▸ **PROBLEM DESCRIPTION**: Can you repeat every line of the records below, replacing "common name" with "vernacular name" wherever it occurs and keeping everything else identical?
BEGIN SUPPLIED MATERIAL
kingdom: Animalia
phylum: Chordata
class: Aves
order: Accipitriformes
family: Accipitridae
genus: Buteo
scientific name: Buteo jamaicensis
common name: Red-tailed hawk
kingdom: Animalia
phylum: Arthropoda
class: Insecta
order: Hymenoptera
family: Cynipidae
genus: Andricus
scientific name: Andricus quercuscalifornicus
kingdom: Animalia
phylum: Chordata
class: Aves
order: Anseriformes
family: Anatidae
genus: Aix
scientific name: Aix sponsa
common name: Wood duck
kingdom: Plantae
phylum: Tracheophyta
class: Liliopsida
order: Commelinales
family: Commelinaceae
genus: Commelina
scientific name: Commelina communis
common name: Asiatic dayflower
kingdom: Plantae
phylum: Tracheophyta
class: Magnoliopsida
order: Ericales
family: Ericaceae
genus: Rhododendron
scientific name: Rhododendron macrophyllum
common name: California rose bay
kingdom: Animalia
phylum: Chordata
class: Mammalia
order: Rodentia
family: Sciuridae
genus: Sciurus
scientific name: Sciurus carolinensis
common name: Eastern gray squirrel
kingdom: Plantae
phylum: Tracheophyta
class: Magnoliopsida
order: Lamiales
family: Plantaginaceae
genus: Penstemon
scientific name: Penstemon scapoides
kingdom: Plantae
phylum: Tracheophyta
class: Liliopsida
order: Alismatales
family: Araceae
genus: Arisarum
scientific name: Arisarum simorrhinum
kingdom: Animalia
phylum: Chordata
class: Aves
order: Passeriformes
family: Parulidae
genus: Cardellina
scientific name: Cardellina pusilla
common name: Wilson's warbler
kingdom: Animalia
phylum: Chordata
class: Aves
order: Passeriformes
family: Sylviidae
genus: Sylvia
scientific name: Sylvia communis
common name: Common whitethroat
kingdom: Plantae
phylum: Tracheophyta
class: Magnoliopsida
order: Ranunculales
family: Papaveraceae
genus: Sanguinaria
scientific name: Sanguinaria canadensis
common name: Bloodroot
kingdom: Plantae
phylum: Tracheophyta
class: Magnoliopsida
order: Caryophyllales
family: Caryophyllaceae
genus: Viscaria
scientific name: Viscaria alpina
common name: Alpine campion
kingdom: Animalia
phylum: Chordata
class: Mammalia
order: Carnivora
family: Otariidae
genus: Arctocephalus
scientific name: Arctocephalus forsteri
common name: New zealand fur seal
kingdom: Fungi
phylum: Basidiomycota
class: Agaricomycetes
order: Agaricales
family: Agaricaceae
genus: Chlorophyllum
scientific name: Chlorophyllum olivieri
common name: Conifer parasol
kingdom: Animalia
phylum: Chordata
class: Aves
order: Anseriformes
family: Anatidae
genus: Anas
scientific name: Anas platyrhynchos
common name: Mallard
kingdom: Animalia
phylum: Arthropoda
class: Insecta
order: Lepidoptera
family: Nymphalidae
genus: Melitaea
END SUPPLIED MATERIAL
▸ **SOLUTION TO THE PROBLEM**:
kingdom: Animalia
phylum: Chordata
class: Aves
order: Accipitriformes
family: Accipitridae
genus: Buteo
scientific name: Buteo jamaicensis
vernacular name: Red-tailed hawk
kingdom: Animalia
phylum: Arthropoda
class: Insecta
order: Hymenoptera
family: Cynipidae
genus: Andricus
scientific name: Andricus quercuscalifornicus
kingdom: Animalia
phylum: Chordata
class: Aves
order: Anseriformes
family: Anatidae
genus: Aix
scientific name: Aix sponsa
vernacular name: Wood duck
kingdom: Plantae
phylum: Tracheophyta
class: Liliopsida
order: Commelinales
family: Commelinaceae
genus: Commelina
scientific name: Commelina communis
vernacular name: Asiatic dayflower
kingdom: Plantae
phylum: Tracheophyta
class: Magnoliopsida
order: Ericales
family: Ericaceae
genus: Rhododendron
scientific name: Rhododendron macrophyllum
vernacular name: California rose bay
kingdom: Animalia
phylum: Chordata
class: Mammalia
order: Rodentia
family: Sciuridae
genus: Sciurus
scientific name: Sciurus carolinensis
vernacular name: Eastern gray squirrel
kingdom: Plantae
phylum: Tracheophyta
class: Magnoliopsida
order: Lamiales
family: Plantaginaceae
genus: Penstemon
scientific name: Penstemon scapoides
kingdom: Plantae
phylum: Tracheophyta
class: Liliopsida
order: Alismatales
family: Araceae
genus: Arisarum
scientific name: Arisarum simorrhinum
kingdom: Animalia
phylum: Chordata
class: Aves
order: Passeriformes
family: Parulidae
genus: Cardellina
scientific name: Cardellina pusilla
vernacular name: Wilson's warbler
kingdom: Animalia
phylum: Chordata
class: Aves
order: Passeriformes
family: Sylviidae
genus: Sylvia
scientific name: Sylvia communis
vernacular name: Common whitethroat
kingdom: Plantae
phylum: Tracheophyta
class: Magnoliopsida
order: Ranunculales
family: Papaveraceae
genus: Sanguinaria
scientific name: Sanguinaria canadensis
vernacular name: Bloodroot
kingdom: Plantae
phylum: Tracheophyta
class: Magnoliopsida
order: Caryophyllales
family: Caryophyllaceae
genus: Viscaria
scientific name: Viscaria alpina
vernacular name: Alpine campion
kingdom: Animalia
phylum: Chordata
class: Mammalia
order: Carnivora
family: Otariidae
genus: Arctocephalus
scientific name: Arctocephalus forsteri
vernacular name: New zealand fur seal
kingdom: Fungi
phylum: Basidiomycota
class: Agaricomycetes
order: Agaricales
family: Agaricaceae
genus: Chlorophyllum
scientific name: Chlorophyllum olivieri
vernacular name: Conifer parasol
kingdom: Animalia
phylum: Chordata
class: Aves
order: Anseriformes
family: Anatidae
genus: Anas
scientific name: Anas platyrhynchos
vernacular name: Mallard
kingdom: Animalia
phylum: Arthropoda
class: Insecta
order: Lepidoptera
family: Nymphalidae
genus: Melitaea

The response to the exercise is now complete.